Search term "labels": please copy every line of the records below that contains it.
***** SOURCE DATA *****
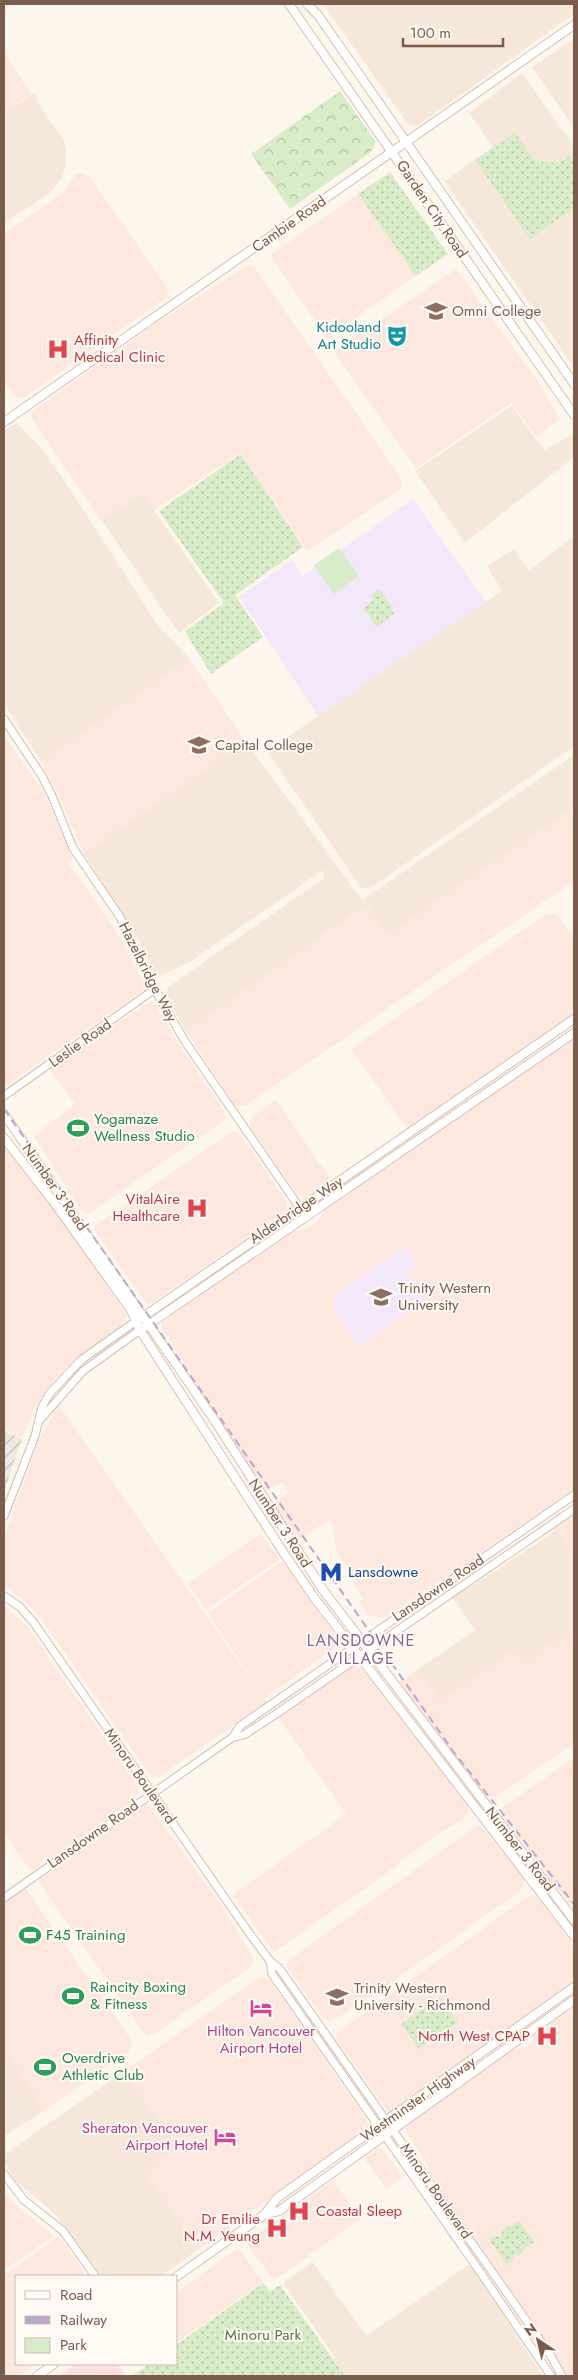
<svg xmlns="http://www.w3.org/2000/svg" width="578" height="2380" font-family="Jost,sans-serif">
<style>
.residential{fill:#f5e8da}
.commercial{fill:#fde8e0}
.industrial{fill:url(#industrial-furrows)}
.education{fill:#f3e8fa}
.medical{fill:#fbdfe3}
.green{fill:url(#green-dots)}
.forest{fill:url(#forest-crowns)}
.pitch{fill:#d8ecc9}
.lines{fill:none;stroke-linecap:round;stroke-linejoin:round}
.tertiary-casing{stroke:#d1beb0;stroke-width:9}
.secondary-casing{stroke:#d6c0b0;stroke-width:10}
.tertiary{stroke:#fff;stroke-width:7}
.secondary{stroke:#fff;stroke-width:8}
.rail{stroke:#b9a8c9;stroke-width:2;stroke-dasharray:8 5;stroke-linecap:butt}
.labels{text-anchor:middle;stroke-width:4;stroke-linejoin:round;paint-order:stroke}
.street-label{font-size:15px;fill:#7a5c4d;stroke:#fffaf3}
.education-label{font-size:15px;fill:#785e54;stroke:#fffaf3;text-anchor:start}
.culture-label{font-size:15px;fill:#0d838f;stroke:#fffaf3;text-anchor:end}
.health-label{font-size:15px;fill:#be3a42;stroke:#fffaf3;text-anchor:end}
.leisure-label{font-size:15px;fill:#27864d;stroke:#fffaf3;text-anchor:start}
.transit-label{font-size:15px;fill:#164399;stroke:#fffaf3;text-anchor:start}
.hotel-label{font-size:15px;fill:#b23c85;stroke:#fffaf3}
.park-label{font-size:15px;fill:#537a41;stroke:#fffaf3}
.neighbourhood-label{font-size:16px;letter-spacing:1px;fill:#846695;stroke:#fffaf3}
</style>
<defs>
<pattern id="industrial-furrows" width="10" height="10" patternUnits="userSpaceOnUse" patternTransform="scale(1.25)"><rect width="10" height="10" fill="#efe9e4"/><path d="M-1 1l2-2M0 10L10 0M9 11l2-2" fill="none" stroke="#c7c0bb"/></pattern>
<pattern id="green-dots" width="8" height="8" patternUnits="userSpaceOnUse" patternTransform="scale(1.25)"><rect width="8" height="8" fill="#d8ecc9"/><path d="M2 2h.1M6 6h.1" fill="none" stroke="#b4c2a5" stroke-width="1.8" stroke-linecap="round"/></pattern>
<pattern id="forest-crowns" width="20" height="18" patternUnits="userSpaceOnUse" patternTransform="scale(1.25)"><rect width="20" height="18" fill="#d8ecc9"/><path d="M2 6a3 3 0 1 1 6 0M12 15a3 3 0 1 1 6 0" fill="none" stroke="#b4c2a5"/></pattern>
</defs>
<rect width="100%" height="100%" fill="#fdf6ec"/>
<g class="residential">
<polygon points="323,4 574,4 574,14 417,126 408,124"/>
<polygon points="574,39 574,128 532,67"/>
<polygon points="522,73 574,146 574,367 444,181 493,147 469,113"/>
<polygon points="35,93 39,105 63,139 66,150 65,167 62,178 50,193 4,223 4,113"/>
<polygon points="512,406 544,450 574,434 574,457 465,543 415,471"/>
<polygon points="17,423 39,446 62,477 159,627 189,658 41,762 4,703 4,430"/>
<polygon points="142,493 219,603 179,633 102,521"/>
<polygon points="574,536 574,746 372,887 361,888 267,751 502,591 487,566 514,549 529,570"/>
<polygon points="246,742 362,900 574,755 574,807 388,934 367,905 186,1031 166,997 168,987 324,878 323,870 190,962 160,976 153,971 140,942 84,854"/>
<polygon points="554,1527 574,1557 574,1628 525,1661 516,1649 432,1706 410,1675 475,1630 452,1596 472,1586 551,1534"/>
<polygon points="7,2054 44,2111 4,2136 4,2056"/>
<polygon points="124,2071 177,2148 144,2171 199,2249 161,2276 101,2276 54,2213 16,2181 4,2163 5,2154"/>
<polygon points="313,2262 366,2335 363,2338 470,2264 543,2376 345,2376 333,2359 335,2357 283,2283"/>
</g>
<g class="commercial">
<polygon points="4,53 31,94 4,113"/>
<polygon points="80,173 89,176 166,286 168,296 25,397 19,398 13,395 4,381 4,234 64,192 75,175"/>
<polygon points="358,194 416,276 327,338 270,255"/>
<polygon points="248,265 255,268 401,478 401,489 307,551 241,453 154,510 141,493 102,521 33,421 31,412 155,324"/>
<polygon points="456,269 539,383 560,419 537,437 511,403 416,468 334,352"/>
<polygon points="189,658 246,742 84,854 58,793 41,762"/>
<polygon points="4,735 43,791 73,859 68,863 113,926 145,985 142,991 4,1087"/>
<polygon points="574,807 574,881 245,1106 235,1105 186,1031 368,905 388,934"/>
<polygon points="548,913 558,915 574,939 574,1013 407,1128 351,1049"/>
<polygon points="149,1002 157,1005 179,1045 224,1111 225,1117 222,1122 88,1214 81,1211 34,1136 75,1104 49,1069"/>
<polygon points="574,1037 574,1489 385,1618 369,1616 359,1602 363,1599 353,1584 357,1581 337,1553 332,1522 329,1520 295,1542 274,1508 276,1502 289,1492 282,1482 268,1490 259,1485 162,1328 161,1323 292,1231 304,1230 319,1220 326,1207"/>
<polygon points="276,1100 331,1180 307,1197 301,1197 297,1194 250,1126 251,1118"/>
<polygon points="233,1131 239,1133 286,1200 287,1210 152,1303 147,1304 94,1230 94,1226"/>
<polygon points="4,1146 52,1204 127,1316 122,1325 79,1356 54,1380 36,1406 22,1437 4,1429"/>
<polygon points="58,1404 262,1695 208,1613 282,1561 341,1643 265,1698 267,1702 159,1777 150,1775 37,1613 23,1599 4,1587 4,1538 39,1440"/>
<polygon points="572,1514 574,1518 574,1557 554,1527"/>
<polygon points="261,1533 280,1559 206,1610 188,1584"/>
<polygon points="4,1606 27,1626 140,1790 134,1800 33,1870 28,1867 4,1833"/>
<polygon points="574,1628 574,1743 497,1796 485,1796 399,1683 418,1669 441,1700 516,1648 525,1661"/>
<polygon points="352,1666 362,1668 467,1805 468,1812 463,1820 455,1823 400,1861 397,1866 274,1952 233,1895 346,1814 278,1717"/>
<polygon points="574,1758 574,1910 504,1817 502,1811 504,1806"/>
<polygon points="147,1803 221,1905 254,1960 249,1968 156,2033 147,2035 141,2029 38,1881"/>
<polygon points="481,1826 524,1878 524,1885 520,1891 369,1998 361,2000 344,2014 330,2021 324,2019 288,1969 287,1964 290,1959 475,1827"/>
<polygon points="26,1889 132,2041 129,2051 44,2111 7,2055 4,2056 4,1903"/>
<polygon points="530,1895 540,1899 574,1947 574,1981 389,2113 337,2040 336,2033"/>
<polygon points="265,1977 271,1982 366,2119 368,2126 364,2132 199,2249 144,2171 177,2148 124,2071 257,1979"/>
<polygon points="574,2007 574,2376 567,2376 553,2352 429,2172 427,2164 407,2134 406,2129 410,2123 515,2049 525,2048 532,2043 533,2036"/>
<polygon points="378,2148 384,2151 403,2177 386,2189 364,2158"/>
<polygon points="333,2180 361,2219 274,2280 248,2246 248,2241"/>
<polygon points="4,2191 18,2207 54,2236 4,2270"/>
<polygon points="59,2236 87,2276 16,2276 16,2364 36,2364 19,2376 4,2376 4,2275"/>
<polygon points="238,2248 263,2282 176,2343 176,2293"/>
</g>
<polygon class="industrial" points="4,1431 22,1439 4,1492"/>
<g class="education">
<polygon points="413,499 486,602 318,716 239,597 292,560 303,576"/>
<polygon points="406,1247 418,1266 407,1273 426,1300 358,1346 334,1310 336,1308 330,1301 339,1297 337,1294"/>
</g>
<polygon class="medical" points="76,2364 117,2364 126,2376 58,2376"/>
<g class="green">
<polygon points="515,133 535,161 559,163 574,153 574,208 530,239 475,160"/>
<polygon points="390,172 448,254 416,276 358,194"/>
<polygon points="241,454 303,547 235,595 263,637 211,674 185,631 224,603 159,511"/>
<polygon points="379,589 393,608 391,610 394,614 378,626 375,625 363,608 374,600 371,595"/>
<polygon points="440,1997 458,2022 419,2049 401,2024"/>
<polygon points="519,2221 534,2242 523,2250 520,2256 514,2255 512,2261 507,2265 489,2239 494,2236 501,2237 502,2231"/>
<polygon points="263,2283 270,2292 280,2285 345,2376 132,2376 149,2364 176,2364 176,2345"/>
</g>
<polygon class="forest" points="340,91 376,142 371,152 290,209 251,154"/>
<polygon class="pitch" points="339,548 359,576 334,594 314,565"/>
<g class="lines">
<g class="tertiary-casing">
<g id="tertiary">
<polyline points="4,719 42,776 52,796 73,848 120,917 159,997 186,1043 306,1217"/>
<polyline points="4,1096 155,989"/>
<polyline points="39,1421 83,1371 140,1330"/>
<polyline points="4,1516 35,1436 42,1407 50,1393 81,1360 136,1321"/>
<polyline points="4,1596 20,1607 34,1623 247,1930 270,1961 280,1969 549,2353 562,2376"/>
<polyline points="233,1737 244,1735 276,1714 574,1509"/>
<polyline points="4,1898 233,1737 240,1726 574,1495"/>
<polyline points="270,1961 272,1974 476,2266 551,2376"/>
<polyline points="4,2174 24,2200 63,2231 95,2276"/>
</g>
</g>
<g class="secondary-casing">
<g id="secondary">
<polyline points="289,4 574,415"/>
<polyline points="307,4 318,15 574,384"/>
<polyline points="4,422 574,25"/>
<polyline points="4,1114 215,1421 323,1590 574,1920"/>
<polyline points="4,1138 53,1201 131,1310 140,1330 285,1555 313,1596 574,1936"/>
<polyline points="140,1319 574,1019"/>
<polyline points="145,1327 574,1033"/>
<polyline points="265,2214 279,2211 574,2000"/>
<polyline points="176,2277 265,2214 277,2198 574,1987"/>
<polyline points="37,2376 54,2364"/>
</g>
</g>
<use href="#tertiary" class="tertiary"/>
<use href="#secondary" class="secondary"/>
<polyline class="rail" points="4,1109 453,1751 574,1904"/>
</g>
<defs>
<g id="university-bare" transform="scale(1.725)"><path d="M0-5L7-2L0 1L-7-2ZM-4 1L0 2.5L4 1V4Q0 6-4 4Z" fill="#8d6e63" stroke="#fffaf3" stroke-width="2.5" paint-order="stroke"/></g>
<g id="theatre-bare" transform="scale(1.725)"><path d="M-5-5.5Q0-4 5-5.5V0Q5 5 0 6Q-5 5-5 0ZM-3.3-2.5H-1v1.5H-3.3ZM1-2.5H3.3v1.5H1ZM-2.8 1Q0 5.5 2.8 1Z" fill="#0f9aa8" stroke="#fffaf3" stroke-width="2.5" paint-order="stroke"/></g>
<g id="hospital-bare" transform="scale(1.725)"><path d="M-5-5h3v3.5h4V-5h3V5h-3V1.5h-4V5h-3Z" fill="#e0444e" stroke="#fffaf3" stroke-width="2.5" paint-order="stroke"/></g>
<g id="stadium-bare" transform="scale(1.725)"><path d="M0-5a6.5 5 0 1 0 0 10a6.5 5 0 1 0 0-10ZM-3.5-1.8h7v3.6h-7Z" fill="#2e9e5b" stroke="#fffaf3" stroke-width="2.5" paint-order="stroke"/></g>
<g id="metro-bare" transform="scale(1.725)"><path d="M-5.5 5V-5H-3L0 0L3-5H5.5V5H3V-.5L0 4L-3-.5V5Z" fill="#1a4fb4" stroke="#fffaf3" stroke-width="2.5" paint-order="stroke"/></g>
<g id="hotel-bare" transform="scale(1.725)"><path d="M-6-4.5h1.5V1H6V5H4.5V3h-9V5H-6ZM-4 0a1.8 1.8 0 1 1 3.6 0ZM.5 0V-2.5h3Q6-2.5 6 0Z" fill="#d1479c" stroke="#fffaf3" stroke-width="2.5" paint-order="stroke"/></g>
</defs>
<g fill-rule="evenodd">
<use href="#university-bare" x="436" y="311"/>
<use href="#theatre-bare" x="397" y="336"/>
<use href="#hospital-bare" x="58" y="349"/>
<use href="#university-bare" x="199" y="745"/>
<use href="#stadium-bare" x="78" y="1128"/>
<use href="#hospital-bare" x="197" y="1208"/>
<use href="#university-bare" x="381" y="1297"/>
<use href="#metro-bare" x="331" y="1572"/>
<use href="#stadium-bare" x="30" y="1935"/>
<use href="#stadium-bare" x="73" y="1996"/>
<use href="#university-bare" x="337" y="1997"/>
<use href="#hotel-bare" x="261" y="2008"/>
<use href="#hospital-bare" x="547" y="2036"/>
<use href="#stadium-bare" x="45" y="2067"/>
<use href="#hotel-bare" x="225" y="2137"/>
<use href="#hospital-bare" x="299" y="2211"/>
<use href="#hospital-bare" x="277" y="2228"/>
</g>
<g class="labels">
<g class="street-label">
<text transform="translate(432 209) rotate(56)" y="5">Garden City Road</text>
<text transform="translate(289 224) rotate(-35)" y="5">Cambie Road</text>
<text transform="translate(148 972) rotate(63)" y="5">Hazelbridge Way</text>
<text transform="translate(80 1043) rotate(-35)" y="5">Leslie Road</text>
<text transform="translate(55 1187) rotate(55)" y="5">Number 3 Road</text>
<text transform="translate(296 1210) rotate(-34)" y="5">Alderbridge Way</text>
<text transform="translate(280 1523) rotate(57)" y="5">Number 3 Road</text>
<text transform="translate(438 1588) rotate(-34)" y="5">Lansdowne Road</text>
<text transform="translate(140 1776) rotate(55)" y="5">Minoru Boulevard</text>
<text transform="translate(93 1834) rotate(-35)" y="5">Lansdowne Road</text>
<text transform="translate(520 1849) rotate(52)" y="5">Number 3 Road</text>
<text transform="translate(418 2099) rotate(-35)" y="5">Westminster Highway</text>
<text transform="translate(436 2191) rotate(55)" y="5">Minoru Boulevard</text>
</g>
<g class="education-label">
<text x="452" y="316">Omni College</text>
<text x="215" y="750">Capital College</text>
<text x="398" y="1293">Trinity Western<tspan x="398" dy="17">University</tspan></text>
<text x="354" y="1993">Trinity Western<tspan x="354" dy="17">University - Richmond</tspan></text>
</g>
<g class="culture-label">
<text x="381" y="332">Kidooland<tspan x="381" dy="17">Art Studio</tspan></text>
</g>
<g class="health-label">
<text x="74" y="345" text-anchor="start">Affinity<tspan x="74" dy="17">Medical Clinic</tspan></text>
<text x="180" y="1204">VitalAire<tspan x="180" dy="17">Healthcare</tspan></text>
<text x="530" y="2041">North West CPAP</text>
<text x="316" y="2216" text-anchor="start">Coastal Sleep</text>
<text x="260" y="2224">Dr Emilie<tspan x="260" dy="17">N.M. Yeung</tspan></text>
</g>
<g class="leisure-label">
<text x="94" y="1124">Yogamaze<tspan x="94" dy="17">Wellness Studio</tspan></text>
<text x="46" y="1940">F45 Training</text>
<text x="90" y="1992">Raincity Boxing<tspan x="90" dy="17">&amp; Fitness</tspan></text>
<text x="62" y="2063">Overdrive<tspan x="62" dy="17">Athletic Club</tspan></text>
</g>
<g class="transit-label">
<text x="348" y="1577">Lansdowne</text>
</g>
<g class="hotel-label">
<text x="261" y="2036">Hilton Vancouver<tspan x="261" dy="17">Airport Hotel</tspan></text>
<text x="208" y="2133" text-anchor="end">Sheraton Vancouver<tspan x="208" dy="17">Airport Hotel</tspan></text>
</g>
<g class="park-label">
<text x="263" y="2340">Minoru Park</text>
</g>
<g class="neighbourhood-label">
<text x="361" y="1646">LANSDOWNE<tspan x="361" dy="18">VILLAGE</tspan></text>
</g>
</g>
<rect width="578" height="2380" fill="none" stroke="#7a5c4d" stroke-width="10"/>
<rect x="15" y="2275" width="162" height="90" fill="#fffaf3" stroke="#cabbb1"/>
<rect x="25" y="2291" width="25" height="8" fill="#ffffff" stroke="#cabbb1"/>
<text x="60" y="2300" font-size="15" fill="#7a5c4d">Road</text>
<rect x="25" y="2316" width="25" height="8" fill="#b9a8c9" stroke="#cabbb1"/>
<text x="60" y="2325" font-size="15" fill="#7a5c4d">Railway</text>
<rect x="25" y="2338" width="25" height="15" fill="#d8ecc9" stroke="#cabbb1"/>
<text x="60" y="2350" font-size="15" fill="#7a5c4d">Park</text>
<g transform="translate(538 2340) rotate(325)" stroke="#fffaf3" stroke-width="4" paint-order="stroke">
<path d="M0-4L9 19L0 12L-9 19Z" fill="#7a5c4d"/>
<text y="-8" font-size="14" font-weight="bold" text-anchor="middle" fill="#7a5c4d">N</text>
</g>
<path d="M403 38v8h100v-8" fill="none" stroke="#7a5c4d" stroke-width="2.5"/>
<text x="410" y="38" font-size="15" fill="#7a5c4d" stroke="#fffaf3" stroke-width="4" paint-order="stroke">100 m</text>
</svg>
*****
**RESPONSE TO THIS TASK**:
.labels{text-anchor:middle;stroke-width:4;stroke-linejoin:round;paint-order:stroke}
<g class="labels">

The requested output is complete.